TO DO: Can you extract every line of text in the material below, word for word and with nothing left out, while omitting the pictures from your answer?

*** Opening of INFORMATION SUPPLIED ***

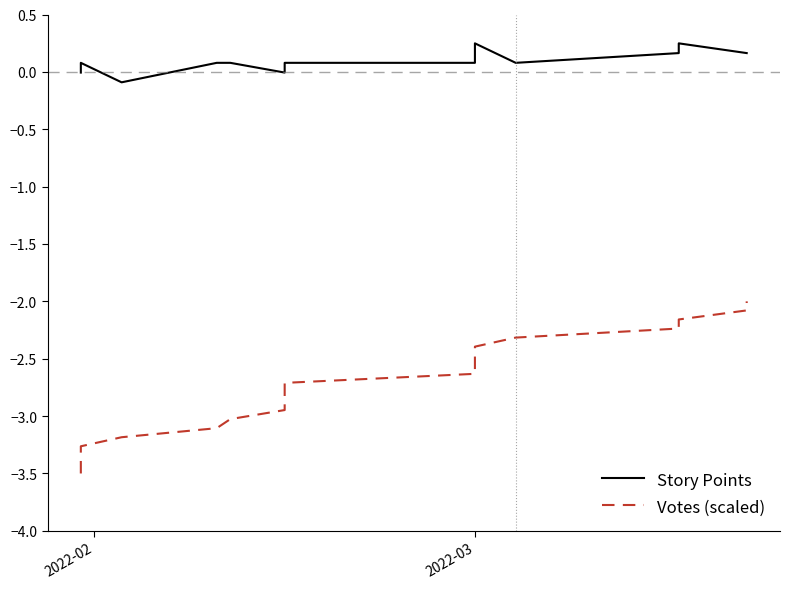

Is it true that Votes (scaled) equals -4.8 at 9?

False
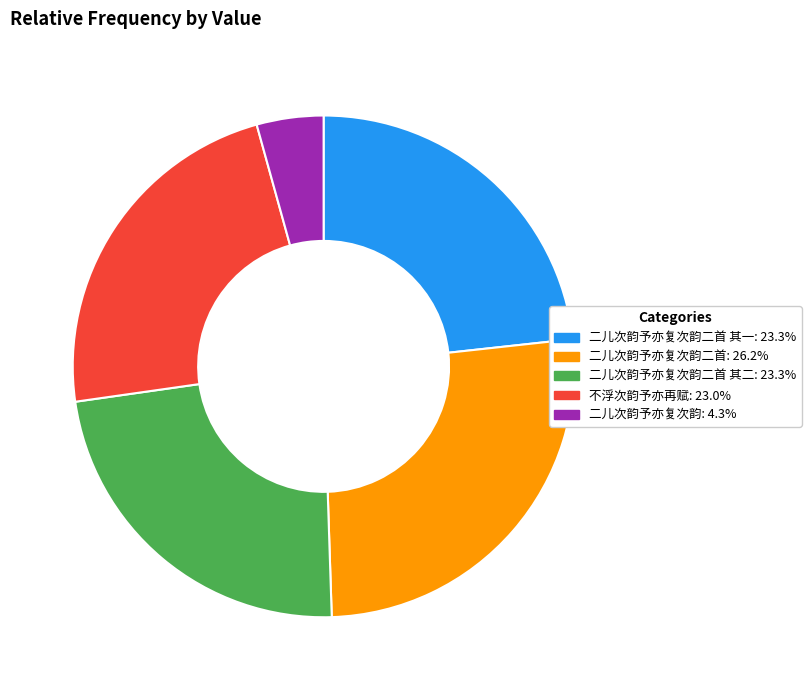

Does any single category account for the majority?

No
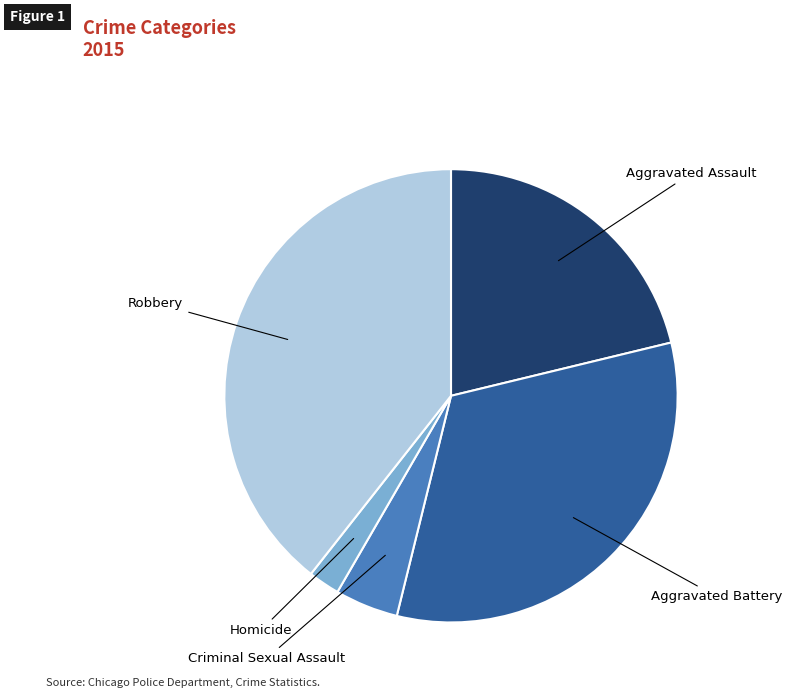

Rank the categories by value from highest to lowest.

Robbery, Aggravated Battery, Aggravated Assault, Criminal Sexual Assault, Homicide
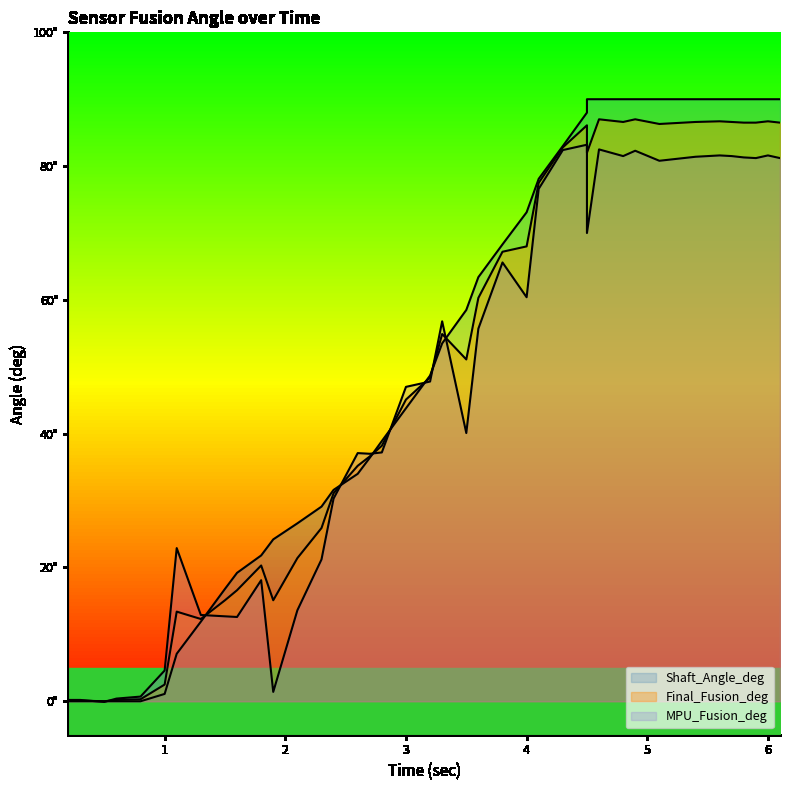

Reading left to right, list all the values displayed in this chart.

Final_Fusion_deg: 0.2=0.1	0.3=0.1	0.5=0.0	0.6=0.2	0.8=0.3	1.0=2.5	1.1=13.4	1.3=12.3	1.5=15.1	1.6=16.6	1.8=20.3	1.9=15.1	2.1=21.4	2.3=25.9	2.4=31.1	2.6=35.2	2.7=36.6	2.8=38.2	3.0=45.1	3.2=48.4	3.3=54.9	3.5=51.1	3.6=60.3	3.8=67.2	4.0=68.0	4.1=77.5	4.3=82.8	4.5=86.1	4.5=82.0	4.6=87.0	4.8=86.6	4.9=87.0	5.1=86.3	5.4=86.6	5.6=86.7	5.7=86.6	5.8=86.5	5.9=86.5	6.0=86.7	6.1=86.5
Shaft_Angle_deg: 0.2=0.0	0.3=0.0	0.5=0.0	0.6=0.0	0.8=0.0	1.0=1.1	1.1=7.1	1.3=11.9	1.5=16.8	1.6=19.2	1.8=21.8	1.9=24.2	2.1=26.6	2.3=29.1	2.4=31.6	2.6=34.0	2.7=36.4	2.8=38.9	3.0=43.8	3.2=48.7	3.3=53.5	3.5=58.5	3.6=63.4	3.8=68.3	4.0=73.1	4.1=78.1	4.3=83.0	4.5=88.0	4.5=90.0	4.6=90.0	4.8=90.0	4.9=90.0	5.1=90.0	5.4=90.0	5.6=90.0	5.7=90.0	5.8=90.0	5.9=90.0	6.0=90.0	6.1=90.0
MPU_Fusion_deg: 0.2=0.2	0.3=0.2	0.5=-0.1	0.6=0.4	0.8=0.7	1.0=4.6	1.1=22.9	1.3=12.9	1.5=12.7	1.6=12.6	1.8=18.1	1.9=1.4	2.1=13.6	2.3=21.2	2.4=30.3	2.6=37.1	2.7=37.0	2.8=37.2	3.0=47.0	3.2=47.8	3.3=56.8	3.5=40.1	3.6=55.7	3.8=65.6	4.0=60.4	4.1=76.6	4.3=82.4	4.5=83.2	4.5=70.0	4.6=82.5	4.8=81.5	4.9=82.3	5.1=80.8	5.4=81.4	5.6=81.6	5.7=81.5	5.8=81.3	5.9=81.2	6.0=81.6	6.1=81.2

*** Close of INFORMATION SUPPLIED ***

SOLUTION TO THIS PROBLEM:
Is it true that Votes (scaled) equals -4.8 at 9?

False

Does any single category account for the majority?

No

Rank the categories by value from highest to lowest.

Robbery, Aggravated Battery, Aggravated Assault, Criminal Sexual Assault, Homicide

Reading left to right, list all the values displayed in this chart.

Final_Fusion_deg: 0.2=0.1	0.3=0.1	0.5=0.0	0.6=0.2	0.8=0.3	1.0=2.5	1.1=13.4	1.3=12.3	1.5=15.1	1.6=16.6	1.8=20.3	1.9=15.1	2.1=21.4	2.3=25.9	2.4=31.1	2.6=35.2	2.7=36.6	2.8=38.2	3.0=45.1	3.2=48.4	3.3=54.9	3.5=51.1	3.6=60.3	3.8=67.2	4.0=68.0	4.1=77.5	4.3=82.8	4.5=86.1	4.5=82.0	4.6=87.0	4.8=86.6	4.9=87.0	5.1=86.3	5.4=86.6	5.6=86.7	5.7=86.6	5.8=86.5	5.9=86.5	6.0=86.7	6.1=86.5
Shaft_Angle_deg: 0.2=0.0	0.3=0.0	0.5=0.0	0.6=0.0	0.8=0.0	1.0=1.1	1.1=7.1	1.3=11.9	1.5=16.8	1.6=19.2	1.8=21.8	1.9=24.2	2.1=26.6	2.3=29.1	2.4=31.6	2.6=34.0	2.7=36.4	2.8=38.9	3.0=43.8	3.2=48.7	3.3=53.5	3.5=58.5	3.6=63.4	3.8=68.3	4.0=73.1	4.1=78.1	4.3=83.0	4.5=88.0	4.5=90.0	4.6=90.0	4.8=90.0	4.9=90.0	5.1=90.0	5.4=90.0	5.6=90.0	5.7=90.0	5.8=90.0	5.9=90.0	6.0=90.0	6.1=90.0
MPU_Fusion_deg: 0.2=0.2	0.3=0.2	0.5=-0.1	0.6=0.4	0.8=0.7	1.0=4.6	1.1=22.9	1.3=12.9	1.5=12.7	1.6=12.6	1.8=18.1	1.9=1.4	2.1=13.6	2.3=21.2	2.4=30.3	2.6=37.1	2.7=37.0	2.8=37.2	3.0=47.0	3.2=47.8	3.3=56.8	3.5=40.1	3.6=55.7	3.8=65.6	4.0=60.4	4.1=76.6	4.3=82.4	4.5=83.2	4.5=70.0	4.6=82.5	4.8=81.5	4.9=82.3	5.1=80.8	5.4=81.4	5.6=81.6	5.7=81.5	5.8=81.3	5.9=81.2	6.0=81.6	6.1=81.2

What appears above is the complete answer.